Outside of the article, Chris was also interested in how retirement savers can be more aware of potential conflicts of interest.  I identified three questions they could ask their current or potential service provider to hopefully help ensure that conflicts of interest are being properly disclosed or mitigated entirely.
  1. Do you (advisor or service provider) charge fees in a level manner neutral of any investment advice or recommendations you might make?
  2. Do you have any formal or informal arrangements with any investment product or product manufacturer that would create a bias in the advice you give me?
  3. Will you provide a simple summary that clearly defines all fees, services and investment recommendations in a format that is easily comprehendible?
A recommended best practice would be to have the service provider respond to these questions in writing so that it’s fully documented and the service provider can be held accountable.   My firm, Unified Trust has always operated as a fiduciary and taken a no conflict-of-interest approach.  Our strong fiduciary governance process focuses on improving the results and outcomes for our participant clients. 

However, the reality is that we are very different in the industry, and there are service providers in the industry who will continue to do business in a conflicted manner.  They will need to be prepared to be up front about any potentially inappropriate conflicts-of-interest that they might have.

It may be wishful thinking, but wouldn’t it be great if the industry took a different approach to the one taken when the fee disclosure rules came out?  Instead of being opaque and doing the minimum to comply, this time make clarity a priority, be direct with clients and do more than the minimum.

Tuesday, May 3, 2016

Managed Accounts are More Effective

Recently, Plan Sponsor Magazine published their 2015 PLANSPONSOR Defined Contribution Survey and in it was some very interesting data regarding Managed Accounts and outcomes.  See the full survey here: PLANSPONSOR 2015 Defined Contribution Survey

After reviewing the data, one thing becomes very apparent, plans that use a Managed Account combined with an advisor acting in a fiduciary capacity have better results than plans not using these services.  The article below from planadviser magazine dives into the data a little deeper and focuses on average balances.

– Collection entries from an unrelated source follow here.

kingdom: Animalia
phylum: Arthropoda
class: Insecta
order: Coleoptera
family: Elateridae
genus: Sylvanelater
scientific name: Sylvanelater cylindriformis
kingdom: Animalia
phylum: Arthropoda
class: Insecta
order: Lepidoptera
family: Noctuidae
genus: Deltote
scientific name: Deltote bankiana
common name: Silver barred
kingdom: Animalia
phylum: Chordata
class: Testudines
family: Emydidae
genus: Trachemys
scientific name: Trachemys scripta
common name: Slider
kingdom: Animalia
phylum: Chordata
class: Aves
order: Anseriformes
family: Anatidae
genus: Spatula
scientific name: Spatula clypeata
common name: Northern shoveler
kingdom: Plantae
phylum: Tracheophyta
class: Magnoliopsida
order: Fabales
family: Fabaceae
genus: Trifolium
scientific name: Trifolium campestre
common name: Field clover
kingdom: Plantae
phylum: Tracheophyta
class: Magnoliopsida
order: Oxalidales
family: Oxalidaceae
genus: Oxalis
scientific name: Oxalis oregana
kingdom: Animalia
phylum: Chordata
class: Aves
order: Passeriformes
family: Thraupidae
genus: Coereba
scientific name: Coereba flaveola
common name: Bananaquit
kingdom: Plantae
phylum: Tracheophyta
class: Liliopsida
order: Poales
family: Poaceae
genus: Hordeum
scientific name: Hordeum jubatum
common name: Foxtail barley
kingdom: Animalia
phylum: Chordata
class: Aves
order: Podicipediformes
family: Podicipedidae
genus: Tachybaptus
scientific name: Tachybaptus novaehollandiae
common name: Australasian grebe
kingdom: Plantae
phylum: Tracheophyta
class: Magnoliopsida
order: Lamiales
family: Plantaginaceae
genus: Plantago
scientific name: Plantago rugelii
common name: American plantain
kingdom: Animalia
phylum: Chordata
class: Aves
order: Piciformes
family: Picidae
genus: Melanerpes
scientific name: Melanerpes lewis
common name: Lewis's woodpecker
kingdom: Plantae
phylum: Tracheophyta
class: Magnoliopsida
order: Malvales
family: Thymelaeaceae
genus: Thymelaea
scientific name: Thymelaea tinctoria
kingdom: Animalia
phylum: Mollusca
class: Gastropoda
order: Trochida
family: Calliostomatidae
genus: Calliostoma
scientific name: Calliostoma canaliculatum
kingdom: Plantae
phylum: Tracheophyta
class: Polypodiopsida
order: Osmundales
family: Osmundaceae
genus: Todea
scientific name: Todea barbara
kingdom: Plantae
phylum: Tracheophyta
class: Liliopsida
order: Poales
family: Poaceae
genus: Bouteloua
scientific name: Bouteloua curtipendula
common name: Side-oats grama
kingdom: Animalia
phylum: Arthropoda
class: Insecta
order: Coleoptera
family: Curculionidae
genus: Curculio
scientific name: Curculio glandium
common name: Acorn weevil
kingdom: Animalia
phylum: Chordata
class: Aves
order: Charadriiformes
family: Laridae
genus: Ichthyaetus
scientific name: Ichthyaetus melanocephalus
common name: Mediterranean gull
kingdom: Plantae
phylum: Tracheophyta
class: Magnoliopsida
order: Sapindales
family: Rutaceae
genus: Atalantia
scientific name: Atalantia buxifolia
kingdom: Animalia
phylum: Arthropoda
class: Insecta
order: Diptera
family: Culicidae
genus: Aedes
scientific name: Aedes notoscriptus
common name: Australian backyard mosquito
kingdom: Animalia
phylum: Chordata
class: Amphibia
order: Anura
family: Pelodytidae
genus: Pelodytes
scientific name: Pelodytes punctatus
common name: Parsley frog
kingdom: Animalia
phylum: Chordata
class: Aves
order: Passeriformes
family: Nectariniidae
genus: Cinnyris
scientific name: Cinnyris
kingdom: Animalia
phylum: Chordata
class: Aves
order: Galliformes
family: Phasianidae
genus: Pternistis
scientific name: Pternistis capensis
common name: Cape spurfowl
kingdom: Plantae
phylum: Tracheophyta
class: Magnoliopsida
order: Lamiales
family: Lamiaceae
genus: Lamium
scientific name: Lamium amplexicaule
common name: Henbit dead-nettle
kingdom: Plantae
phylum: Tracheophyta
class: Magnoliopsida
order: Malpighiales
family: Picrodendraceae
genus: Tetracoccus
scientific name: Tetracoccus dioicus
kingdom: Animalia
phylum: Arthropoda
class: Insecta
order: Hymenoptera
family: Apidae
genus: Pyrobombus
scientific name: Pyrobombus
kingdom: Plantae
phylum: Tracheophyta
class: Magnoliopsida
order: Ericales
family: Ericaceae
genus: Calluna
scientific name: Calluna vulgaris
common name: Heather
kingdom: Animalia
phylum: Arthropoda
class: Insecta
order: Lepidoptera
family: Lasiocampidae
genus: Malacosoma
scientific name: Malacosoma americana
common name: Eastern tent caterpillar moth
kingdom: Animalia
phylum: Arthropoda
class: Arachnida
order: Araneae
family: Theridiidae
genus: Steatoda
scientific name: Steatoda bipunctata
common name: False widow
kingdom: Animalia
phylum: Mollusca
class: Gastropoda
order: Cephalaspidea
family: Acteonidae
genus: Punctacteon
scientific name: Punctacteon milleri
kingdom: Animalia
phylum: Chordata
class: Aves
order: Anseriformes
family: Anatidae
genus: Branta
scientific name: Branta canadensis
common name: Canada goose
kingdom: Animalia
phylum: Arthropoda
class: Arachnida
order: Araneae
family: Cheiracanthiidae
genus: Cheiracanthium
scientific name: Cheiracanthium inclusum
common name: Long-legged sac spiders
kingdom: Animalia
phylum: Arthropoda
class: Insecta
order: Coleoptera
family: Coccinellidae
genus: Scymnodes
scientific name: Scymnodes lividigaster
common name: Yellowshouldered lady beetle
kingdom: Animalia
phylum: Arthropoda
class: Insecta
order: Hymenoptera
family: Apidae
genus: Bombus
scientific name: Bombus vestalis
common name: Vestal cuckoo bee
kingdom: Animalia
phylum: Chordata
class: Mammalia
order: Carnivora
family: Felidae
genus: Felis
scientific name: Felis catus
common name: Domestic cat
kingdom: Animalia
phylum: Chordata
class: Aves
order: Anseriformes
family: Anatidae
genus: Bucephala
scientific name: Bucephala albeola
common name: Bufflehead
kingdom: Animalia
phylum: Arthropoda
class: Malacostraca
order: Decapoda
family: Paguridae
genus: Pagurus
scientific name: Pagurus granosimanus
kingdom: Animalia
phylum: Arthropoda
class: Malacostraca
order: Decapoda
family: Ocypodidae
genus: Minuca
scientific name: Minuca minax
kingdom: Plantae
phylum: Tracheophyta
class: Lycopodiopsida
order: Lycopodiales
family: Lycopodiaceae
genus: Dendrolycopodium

Managed Accounts - Plans with Managed Accounts have better outcomes

**WARNING: A little commercial below, apologies, but that stats are what they are.**

These results correlate to my personal experience.  At my firm, Unified Trust, approximately 9 out of every 10 plans we bring on board are choosing to adopt our full suite of recommendations, most of which are maternalistic.   We suggest clients utilize automatic enrollment (starting at 6%), automatic deferral escalators and the UnifiedPLan Managed Account Solution.  When looking at these plans, the results are astounding.

As of the date of this writing, we see roughly 80% of participants stay in the defaulted managed account solution.  This solution provides the participants with the answers AT enrollment to most of their questions.  When can I afford to retire? Am I on track?  What will my monthly income be?  How much of that is from the plan, social security, outside assets and other sources of income?  What should my deferral rate be in order for me to get or stay on track?

Of the participants offered this managed account, we are seeing 71% of those participants on track for a fully funded benefit.  Most industry studies we've reviewed has the industry average at about 25% (lowest I've seen is 15%, highest is 40%).  The system of defaulting participants into a solution that delivers AND implements all of the answers is proven here to be nearly 3 times more effective than traditional methods in delivering the outcome that matters most, retirement readiness.

Whether it is outside studies like PLANSPONSOR's survey, or our first hand experience, I think the results speak for themselves.  The more that we as professionals take on ourselves and do for our clients, the better the results.